For the EC2 facts I've converted the actual fact generation to a single
structured fact (http://goo.gl/3tKjDE) which I then unpack into flat
dynamic facts for backwards compatibility (http://goo.gl/IrwDIt). This
pattern should be readily applicable to most of the other cases of
converting dynamic facts to structured facts.


> I guess putting interfaces as network: { interfaces: { eth0: ... } } like
> ohai does it would make sense instead of reusing the current name.
>
> But then there are facts like is_virtual that return "true" and "false"
> instead of true/false.
>

And this is where things get really fun.

I'm interested in exploring an approach where facts can be versioned to
allow rewritten facts to coexist safely. The version of a specific facts of
all facts can be determined at runtime so that we can start implementing
backwards incompatible changes without breaking APIs.
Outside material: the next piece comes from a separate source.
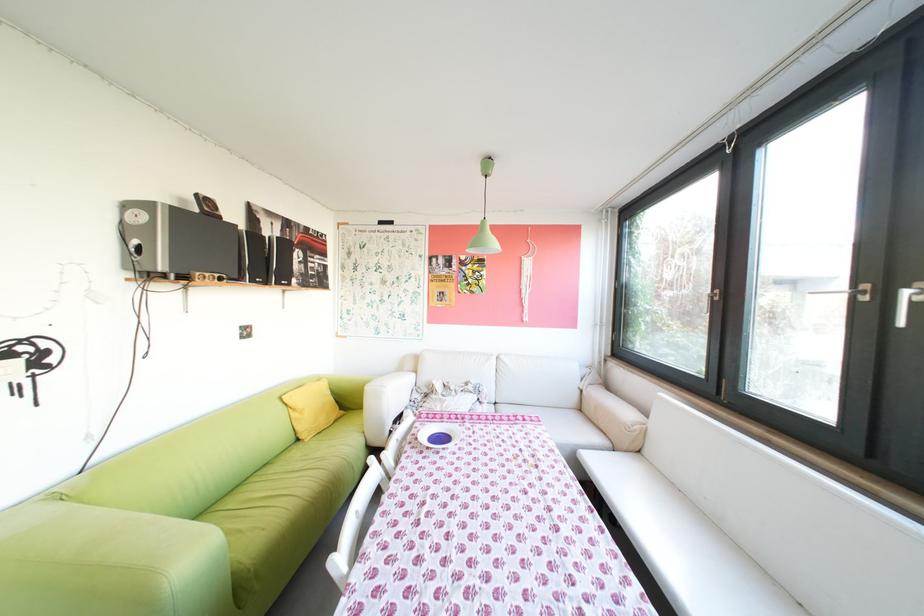
Image resolution: width=924 pixels, height=616 pixels. Identify the location of white bench surface. (808, 572).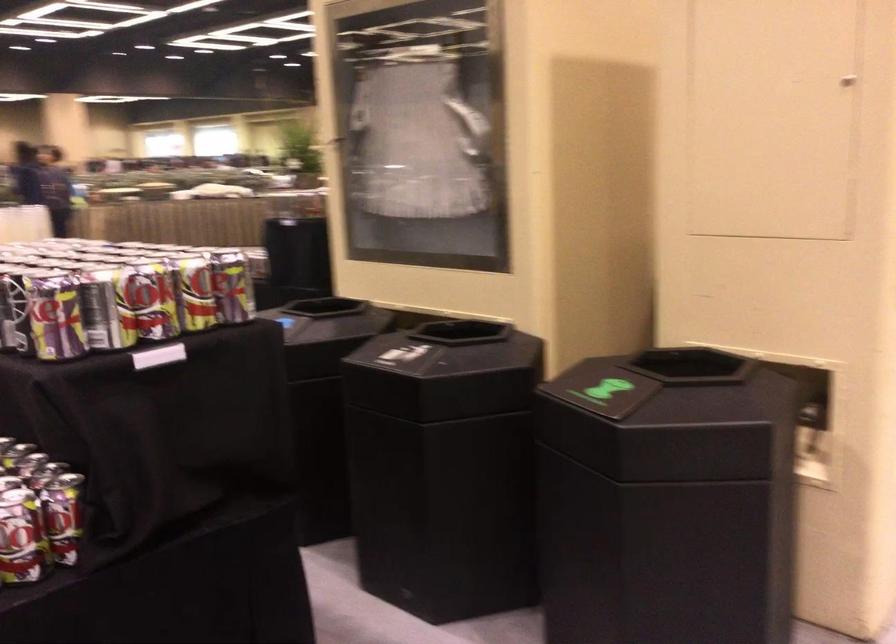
For instance we can
implement a new version of is_virtual to return booleans, and version it
such that it's non-default in Facter 2 but can be enabled, and in Facter 3
it is default but users can opt for the old behavior.

When working on Facter 2.0.1 we realized that solving this would be
something that required some serious time and thought, and so we opted to
defer on it for the sake of being able to ship _something_. Because of this
we yet don't have a lot of concrete strategies for addressing this. If
anyone has more solutions for how we can manage these sort of challenges
I'm all ears. :)


> I'm also wondering now when it is time to actually start writing it if you
> have any thoughts about some overall structure to it before it turns into a
> mess? For example ohai has some large top level hashes with a bunch of
> facts under each of them: languages, network, filesystem, counters, kernel
> & etc. We don't have to copy that structure exactly of course, but it seems
> to make sense, and apart from kernel none of those names clash with old
> facts.
>

I agree that it would be good to have better namespacing in Facter, and now
is the time to start creating these.

There are a couple of approaches here.

First off, as part of Facter 2 there is a new way of resolving facts in a
piece-wise manner, called aggregate resolutions (
https://github.com/puppetlabs/facter/blob/master/lib/facter/core/aggregate.rb).
This allows a single fact resolution to be built up with multiple blocks
that are evaluated and then combined. This is specifically built for things
like network information where you may have a very deeply nested structure
of interface facts, available networking protocols, and whatnot. Moreover
these facts can be extended by custom facts without having to clobber or
override existing resolution implementations. The docs at
http://docs.puppetlabs.com/facter/2.0/fact_overview.html detail the new
functionality that's available.

This was my best effort to solve the problem of namespacing and building up
complex structures, but I'm still waiting to see how useful it ultimately
is. Depending on how it's used there may be some modifications to make
aggregate resolutions easier to understand and create.

The other solution for this problem is to introduce the concept of
namespaces into Facter. This has been discussed in the past and there have
been some implementations created, but nothing has been merged into core.
It is a potential option, and depending on how things go we may implement
this to solved the described problem.

But considering the amount of unknowns we have in Facter 2, I think that
right now we should wait and see how the new features in Facter 2 are used.
Facter 2 has been stalled for so long because we tried to solve all
problems at once and got stuck aiming for perfection. This time I want to
see how the new functionality works, how people want to solve issues with
fact compatibility issues, and so forth.